This morning I gathered some documents together and set off to try to get some admin done. First stop was McGill maths reception, where after some confusion I was given a run-through of the different things I had to do, a key to office 1212, and a name tag for the office door. Up to the office then; but ah, someone sat inside tells me that there are already four occupants for the four desks. Back down to reception, where the receptionist tells me that "Wang, Z" is not on her list and should not be in the office. But I point out that he is on the staff list stuck to the reception desk, and indeed it lists his office as 1212; and besides, he wasn't actually in the office himself when I called, so what was I supposed to do, pick up his stuff and put it outside the door? She asks me to return tomorrow. I've now received an email telling me that one of the other occupants should not be there. This still doesn't answer the question of what I'm supposed to do with the illegal alien's belongings, so we shall see what happens tomorrow. I suppose it would be too much to ask that I get a desk straight away with no complications. In Bath I was shunted around for my whole PhD; the only time I ever had an office in the department was when I spent three weeks in a seminar room with a couple of clunky old computers shared between 6 of us. In Paris I started in the "visiting professors" office with the man who spent all his time on the phone speaking Italian loudly, and when we moved to the new building there was nothing - not even a chair or a desk - in my room. And neither the heating nor the internet worked.
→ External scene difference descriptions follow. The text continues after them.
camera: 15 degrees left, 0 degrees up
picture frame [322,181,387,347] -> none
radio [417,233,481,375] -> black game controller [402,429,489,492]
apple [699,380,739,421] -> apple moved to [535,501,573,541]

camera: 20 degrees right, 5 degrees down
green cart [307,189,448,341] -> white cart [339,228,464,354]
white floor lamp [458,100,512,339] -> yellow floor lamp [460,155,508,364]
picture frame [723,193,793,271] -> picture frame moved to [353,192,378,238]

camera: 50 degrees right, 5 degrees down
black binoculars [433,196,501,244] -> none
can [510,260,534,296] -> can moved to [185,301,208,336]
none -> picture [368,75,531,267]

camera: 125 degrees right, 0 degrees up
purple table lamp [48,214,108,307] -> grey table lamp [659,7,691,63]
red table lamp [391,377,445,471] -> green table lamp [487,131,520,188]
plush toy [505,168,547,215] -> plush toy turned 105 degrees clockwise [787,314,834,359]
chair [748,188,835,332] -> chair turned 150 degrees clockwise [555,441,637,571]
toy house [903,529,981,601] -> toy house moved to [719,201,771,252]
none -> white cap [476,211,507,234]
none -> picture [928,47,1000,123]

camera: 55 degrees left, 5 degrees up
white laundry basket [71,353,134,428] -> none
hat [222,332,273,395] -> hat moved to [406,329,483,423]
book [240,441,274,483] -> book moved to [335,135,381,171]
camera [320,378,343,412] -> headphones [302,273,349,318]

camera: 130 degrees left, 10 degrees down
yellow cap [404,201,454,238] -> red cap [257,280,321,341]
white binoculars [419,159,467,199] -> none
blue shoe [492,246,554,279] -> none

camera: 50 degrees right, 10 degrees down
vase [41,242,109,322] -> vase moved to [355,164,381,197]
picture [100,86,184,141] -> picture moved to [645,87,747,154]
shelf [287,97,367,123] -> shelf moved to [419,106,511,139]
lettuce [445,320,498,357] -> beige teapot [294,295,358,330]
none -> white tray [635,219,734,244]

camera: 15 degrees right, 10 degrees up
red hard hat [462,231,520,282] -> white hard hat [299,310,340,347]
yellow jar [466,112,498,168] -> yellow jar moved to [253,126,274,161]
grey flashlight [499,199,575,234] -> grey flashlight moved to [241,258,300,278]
In Berlin things were better, but still I was in a building across the road from the rest of my group, with construction work going on downstairs which meant that at various times either the lifts or the stairs were out of action.
So, onto the health insurance office. There was a queue to see a woman to get a ticket to join another queue; after this I saw a woman who insisted on speaking French to me (on the plus side, she did tell me my French was good; this is a lie, but shows a markedly different attitude towards the language compared to that of the French from France), who registered me and then told me to rejoin the queue to get my photo taken for the ID card. After an interminable wait I decided that I could spend this time more profitably by filling in some of the forms that I need to return to McGill tomorrow; but of course 2 minutes later my number beeped up on the board, I had my photo taken, and I was out of there. All in all this was a fairly painless experience: it took about 90 minutes, 80 of which were spent in queues, and could have been improved by some kind of estimated waiting time information, but at least all they required was a work permit and $8, and it was all done in one place and in one visit.
Then home, filling in forms, and looking at mobile phones and bank accounts. All part of the joys of moving to a new country.